About this exercise: Could you print exactly the lines of the listing below, starting at the line that has "border-bottom:5px solid #0c4a6e;" and ending at the line that has "width:3px; height:23px; background:#8d99a3;", and only those lines?

Data provided:
-------

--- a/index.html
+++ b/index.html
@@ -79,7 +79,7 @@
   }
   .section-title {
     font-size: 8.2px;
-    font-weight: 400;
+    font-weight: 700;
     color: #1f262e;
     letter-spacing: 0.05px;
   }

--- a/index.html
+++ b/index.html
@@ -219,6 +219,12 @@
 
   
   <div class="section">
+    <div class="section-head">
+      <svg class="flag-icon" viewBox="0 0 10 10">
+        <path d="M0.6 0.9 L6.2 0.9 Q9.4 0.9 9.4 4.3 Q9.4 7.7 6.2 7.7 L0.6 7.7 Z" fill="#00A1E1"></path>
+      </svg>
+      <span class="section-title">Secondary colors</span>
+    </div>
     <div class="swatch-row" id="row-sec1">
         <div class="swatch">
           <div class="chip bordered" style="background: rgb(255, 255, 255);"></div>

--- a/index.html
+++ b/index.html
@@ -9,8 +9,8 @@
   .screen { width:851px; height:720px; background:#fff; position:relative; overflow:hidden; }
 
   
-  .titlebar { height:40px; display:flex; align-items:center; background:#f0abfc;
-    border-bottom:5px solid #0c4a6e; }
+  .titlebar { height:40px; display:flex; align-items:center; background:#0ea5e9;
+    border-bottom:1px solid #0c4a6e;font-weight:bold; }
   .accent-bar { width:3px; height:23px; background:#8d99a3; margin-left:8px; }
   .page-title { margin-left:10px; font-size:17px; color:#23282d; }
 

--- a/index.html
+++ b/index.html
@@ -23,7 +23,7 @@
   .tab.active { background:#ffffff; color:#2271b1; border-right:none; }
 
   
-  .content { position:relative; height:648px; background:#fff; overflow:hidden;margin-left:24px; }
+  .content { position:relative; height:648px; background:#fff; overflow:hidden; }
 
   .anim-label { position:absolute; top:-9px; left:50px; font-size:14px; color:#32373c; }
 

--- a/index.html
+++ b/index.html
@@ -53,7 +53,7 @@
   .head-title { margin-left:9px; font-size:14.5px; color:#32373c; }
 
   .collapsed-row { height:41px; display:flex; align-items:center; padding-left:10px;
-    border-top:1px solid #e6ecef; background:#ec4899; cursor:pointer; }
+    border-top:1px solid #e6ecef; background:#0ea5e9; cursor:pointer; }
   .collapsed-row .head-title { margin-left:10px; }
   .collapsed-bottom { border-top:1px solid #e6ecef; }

-------

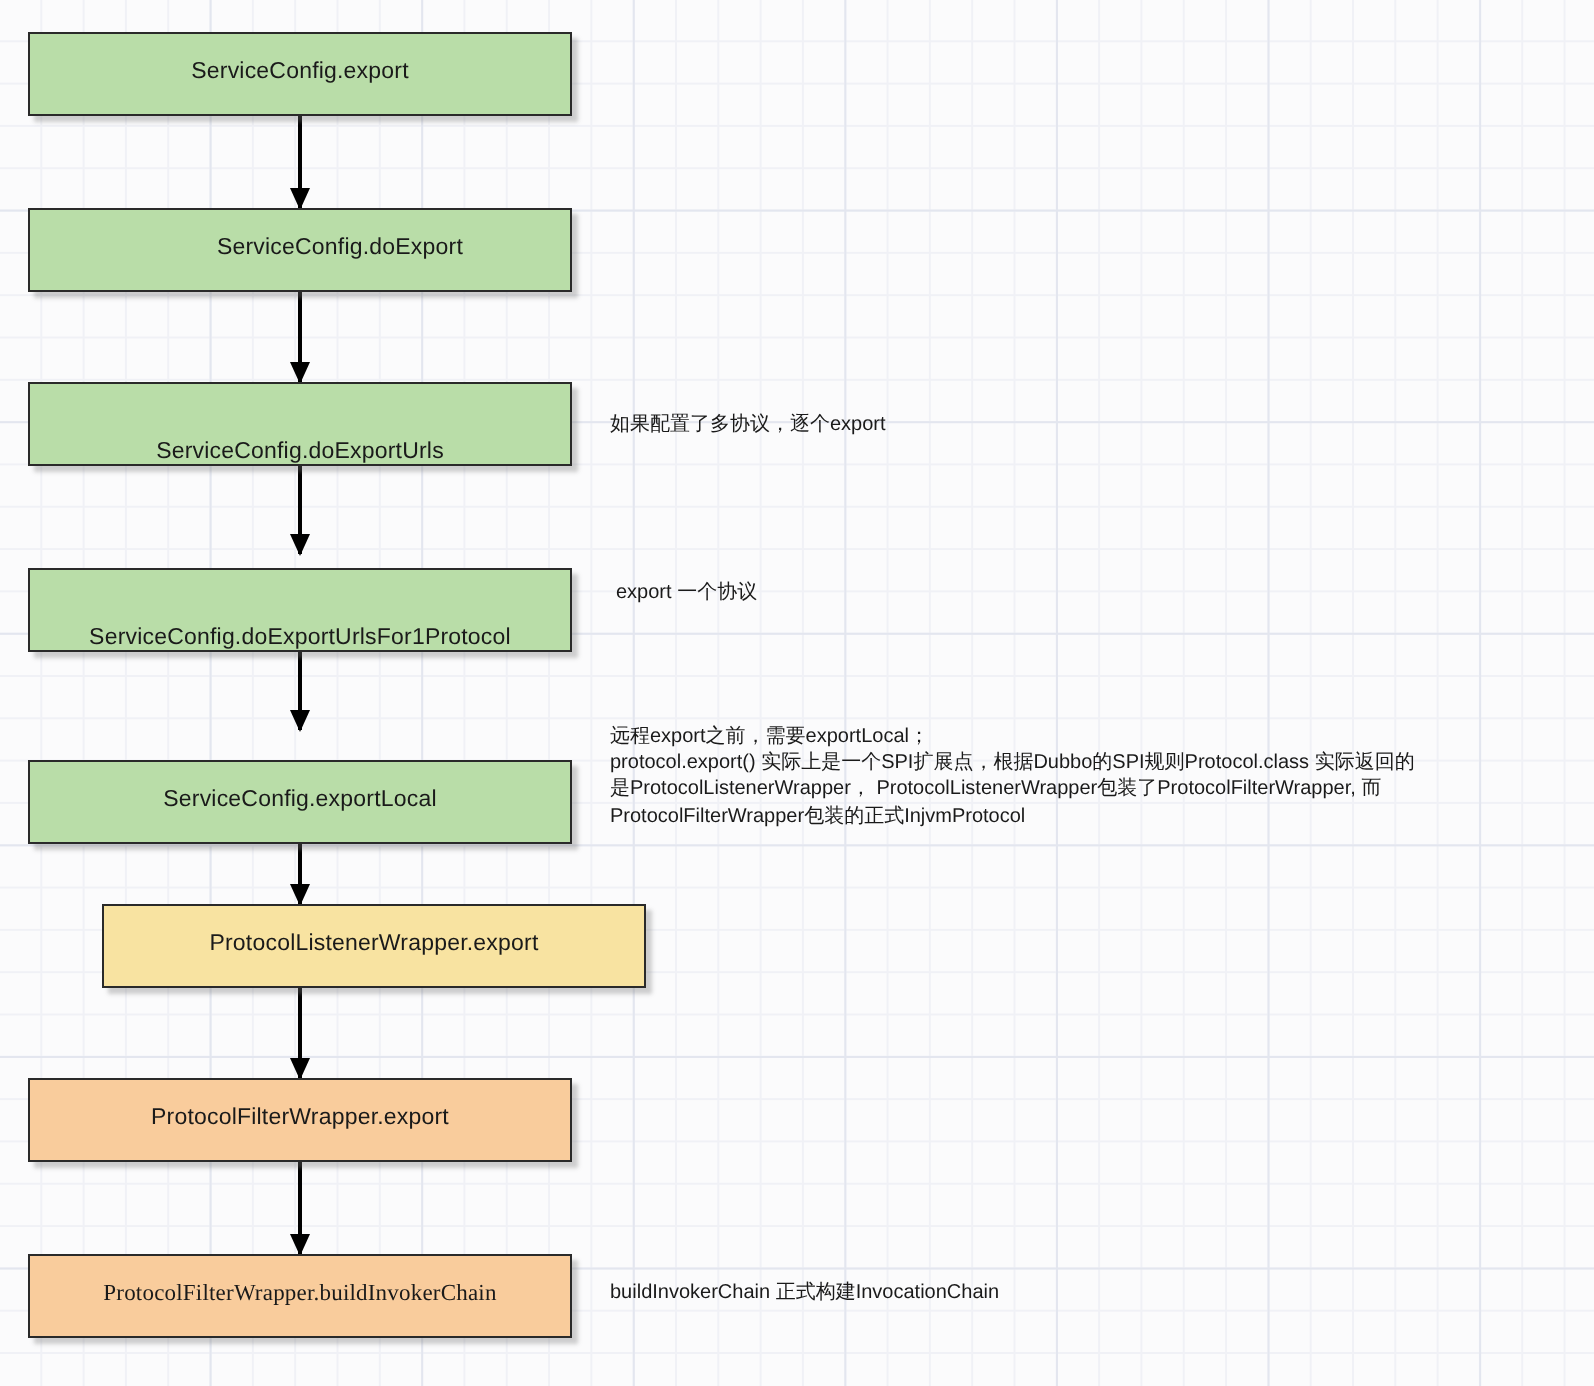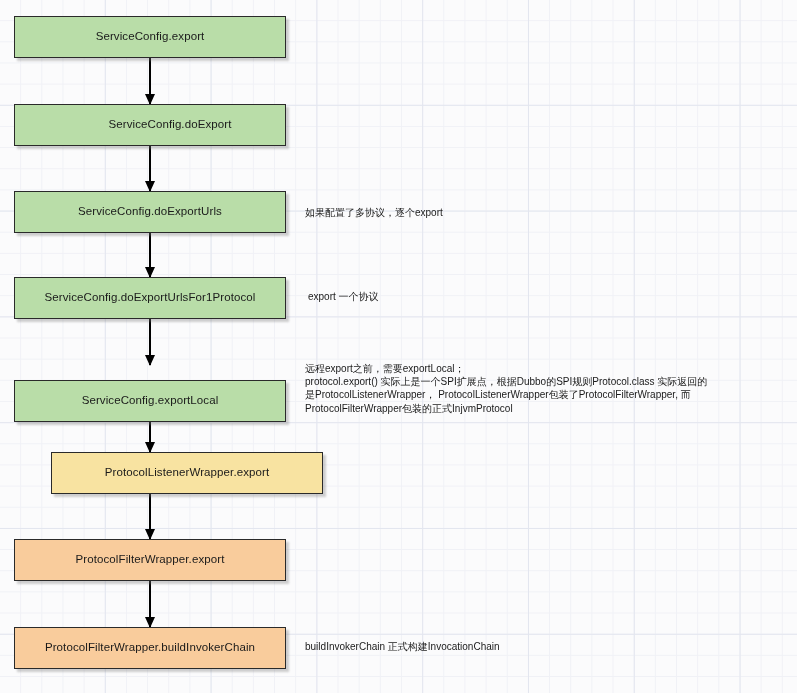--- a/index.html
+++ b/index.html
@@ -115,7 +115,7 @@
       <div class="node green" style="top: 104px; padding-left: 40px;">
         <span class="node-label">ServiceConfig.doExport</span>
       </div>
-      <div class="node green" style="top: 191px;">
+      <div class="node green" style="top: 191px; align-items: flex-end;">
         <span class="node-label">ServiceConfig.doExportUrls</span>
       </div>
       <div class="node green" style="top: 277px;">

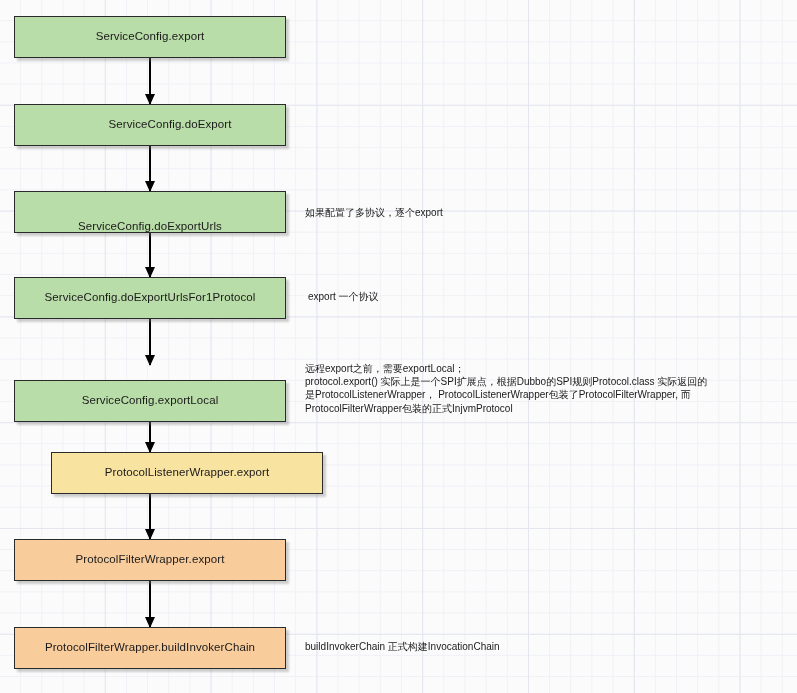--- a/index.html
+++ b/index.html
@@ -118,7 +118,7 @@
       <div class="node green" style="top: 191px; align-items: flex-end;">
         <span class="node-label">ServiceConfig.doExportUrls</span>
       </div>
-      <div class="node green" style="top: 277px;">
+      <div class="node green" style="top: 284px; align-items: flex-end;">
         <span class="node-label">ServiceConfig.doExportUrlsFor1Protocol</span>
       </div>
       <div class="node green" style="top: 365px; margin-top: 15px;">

-------

Written response:
-    border-bottom:5px solid #0c4a6e; }
+  .titlebar { height:40px; display:flex; align-items:center; background:#0ea5e9;
+    border-bottom:1px solid #0c4a6e;font-weight:bold; }
   .accent-bar { width:3px; height:23px; background:#8d99a3; margin-left:8px; }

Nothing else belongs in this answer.